**Exercise**
No pictures, nothing altered: return the data below.

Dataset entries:

******************************

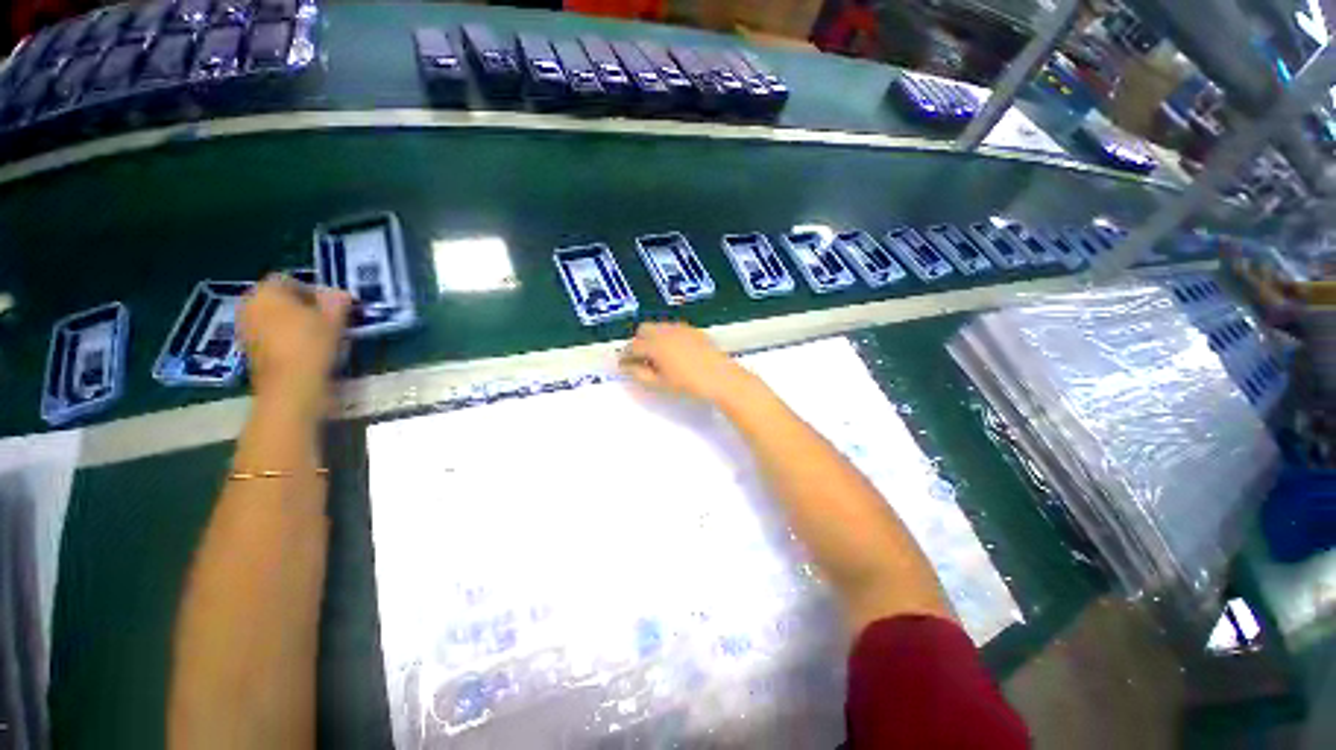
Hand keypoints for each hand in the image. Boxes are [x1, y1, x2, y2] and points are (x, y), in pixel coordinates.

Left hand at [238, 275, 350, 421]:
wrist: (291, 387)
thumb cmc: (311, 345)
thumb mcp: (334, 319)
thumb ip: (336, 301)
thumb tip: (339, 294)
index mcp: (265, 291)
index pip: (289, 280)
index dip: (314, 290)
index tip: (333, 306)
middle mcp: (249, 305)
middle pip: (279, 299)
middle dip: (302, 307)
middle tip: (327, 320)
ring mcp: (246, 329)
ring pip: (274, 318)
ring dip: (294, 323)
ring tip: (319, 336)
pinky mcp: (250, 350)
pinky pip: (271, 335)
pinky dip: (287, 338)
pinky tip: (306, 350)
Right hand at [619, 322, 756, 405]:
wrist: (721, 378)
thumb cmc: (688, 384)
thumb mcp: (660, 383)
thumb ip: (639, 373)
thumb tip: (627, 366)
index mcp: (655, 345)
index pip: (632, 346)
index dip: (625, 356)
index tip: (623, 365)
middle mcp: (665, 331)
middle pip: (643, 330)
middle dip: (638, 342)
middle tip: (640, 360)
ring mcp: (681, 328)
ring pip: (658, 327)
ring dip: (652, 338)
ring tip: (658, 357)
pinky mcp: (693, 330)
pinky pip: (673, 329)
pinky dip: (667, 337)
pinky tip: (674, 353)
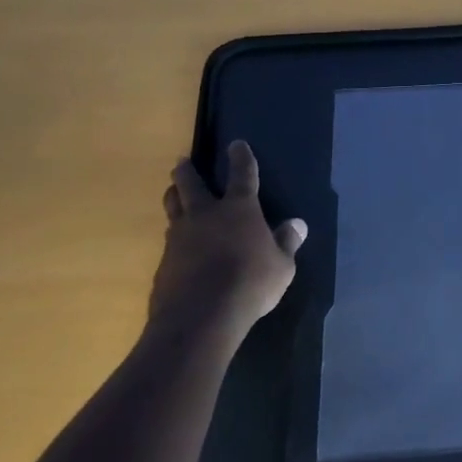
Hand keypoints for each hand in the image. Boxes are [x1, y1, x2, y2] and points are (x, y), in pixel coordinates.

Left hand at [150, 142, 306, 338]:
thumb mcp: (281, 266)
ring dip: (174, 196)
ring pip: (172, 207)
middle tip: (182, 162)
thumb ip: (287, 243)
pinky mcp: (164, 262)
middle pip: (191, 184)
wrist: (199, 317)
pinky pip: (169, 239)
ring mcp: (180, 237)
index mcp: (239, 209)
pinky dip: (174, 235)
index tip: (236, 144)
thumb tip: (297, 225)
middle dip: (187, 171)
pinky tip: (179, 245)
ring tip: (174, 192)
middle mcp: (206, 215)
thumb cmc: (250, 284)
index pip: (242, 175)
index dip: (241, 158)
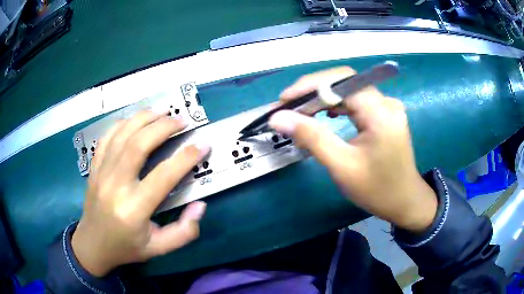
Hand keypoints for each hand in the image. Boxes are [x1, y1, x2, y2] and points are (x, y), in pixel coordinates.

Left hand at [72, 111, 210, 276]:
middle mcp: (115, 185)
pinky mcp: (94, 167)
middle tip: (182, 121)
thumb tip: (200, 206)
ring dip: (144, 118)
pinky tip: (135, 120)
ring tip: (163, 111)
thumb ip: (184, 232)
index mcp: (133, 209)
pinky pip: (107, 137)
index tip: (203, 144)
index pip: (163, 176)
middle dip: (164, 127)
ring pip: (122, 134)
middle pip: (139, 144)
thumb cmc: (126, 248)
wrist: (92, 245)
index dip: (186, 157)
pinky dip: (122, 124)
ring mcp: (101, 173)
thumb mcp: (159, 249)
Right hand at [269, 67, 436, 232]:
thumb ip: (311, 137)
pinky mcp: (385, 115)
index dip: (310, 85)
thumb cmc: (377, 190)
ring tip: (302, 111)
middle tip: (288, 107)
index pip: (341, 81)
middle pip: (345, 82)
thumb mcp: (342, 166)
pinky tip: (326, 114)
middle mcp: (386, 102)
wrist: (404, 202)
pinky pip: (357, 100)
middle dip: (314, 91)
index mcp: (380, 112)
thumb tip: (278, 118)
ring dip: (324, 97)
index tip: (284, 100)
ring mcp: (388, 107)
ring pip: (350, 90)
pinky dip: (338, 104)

******************************

**Written response**
Hand keypoints for each hand in the image. Boxes are [x1, y1, x2, y2] and points are (x, y), in pixel coordinates.

Left hand at [238, 275, 350, 421]:
wrist: (291, 387)
thumb cmc: (311, 345)
thumb mcp: (334, 319)
thumb ip: (336, 301)
thumb tip: (339, 294)
index mcp: (265, 291)
index pip: (289, 280)
index dip: (314, 290)
index tip: (333, 306)
middle mcp: (249, 305)
middle pip: (279, 299)
middle dip: (302, 307)
middle tip: (327, 320)
ring mcp: (246, 329)
ring pip: (274, 318)
ring dip: (294, 323)
ring tip: (319, 336)
pinky mcp: (250, 350)
pinky pip: (271, 335)
pinky dip: (287, 338)
pinky tip: (306, 350)
Right hand at [619, 322, 756, 405]:
wrist: (721, 378)
thumb cmc: (688, 384)
thumb mcp: (660, 383)
thumb ip: (639, 373)
thumb tip: (627, 366)
index mcp: (655, 345)
index pip: (632, 346)
index dip: (625, 356)
index tip: (623, 365)
middle mcp: (665, 331)
middle pip: (643, 330)
middle dip: (638, 342)
middle tip: (640, 360)
ring mcp: (681, 328)
ring pip: (658, 327)
ring dip: (652, 338)
ring tip: (658, 357)
pinky mcp: (693, 330)
pinky pip: (673, 329)
pinky dip: (667, 337)
pinky tip: (674, 353)
Hand keypoints for each hand in the image. Boxes are [x1, y1, x2, y2] and points are (x, y), in pixel coordinates.

Left hand at [150, 142, 306, 338]:
thumb mcp: (281, 266)
ring dip: (174, 196)
ring pip: (172, 207)
middle tip: (182, 162)
thumb ip: (287, 243)
pinky mcp: (164, 262)
middle pip: (191, 184)
wrist: (199, 317)
pinky pip: (169, 239)
ring mcp: (180, 237)
index mcp: (239, 209)
pinky dip: (174, 235)
index tip: (236, 144)
thumb tip: (297, 225)
middle dip: (187, 171)
pinky tip: (179, 245)
ring tip: (174, 192)
middle mcp: (206, 215)
thumb cmc: (250, 284)
index pip: (242, 175)
index dip: (241, 158)
Hand keypoints for each hand in the image. Boxes are [x1, y1, x2, y2] and points are (x, y), in pixel coordinates.

Left hand at [72, 111, 210, 276]:
middle mcp: (115, 185)
pinky mcp: (94, 167)
middle tip: (182, 121)
thumb tip: (200, 206)
ring dip: (144, 118)
pinky tip: (135, 120)
ring tip: (163, 111)
thumb ip: (184, 232)
index mcp: (133, 209)
pinky pip: (107, 137)
index tip: (203, 144)
index pip: (163, 176)
middle dip: (164, 127)
ring pip: (122, 134)
middle pip: (139, 144)
thumb cmc: (126, 248)
wrist: (92, 245)
index dip: (186, 157)
pinky dip: (122, 124)
ring mcp: (101, 173)
thumb mcp: (159, 249)
Right hand at [269, 67, 436, 232]:
thumb ip: (311, 137)
pinky mcp: (385, 115)
index dip: (310, 85)
thumb cmc: (377, 190)
ring tip: (302, 111)
middle tip: (288, 107)
index pip: (341, 81)
middle pip: (345, 82)
thumb mcp: (342, 166)
pinky tip: (326, 114)
middle mcp: (386, 102)
wrist: (404, 202)
pinky pip: (357, 100)
middle dip: (314, 91)
index mcp: (380, 112)
thumb tip: (278, 118)
ring dip: (324, 97)
index tip: (284, 100)
ring mcp: (388, 107)
ring pip: (350, 90)
pinky dip: (338, 104)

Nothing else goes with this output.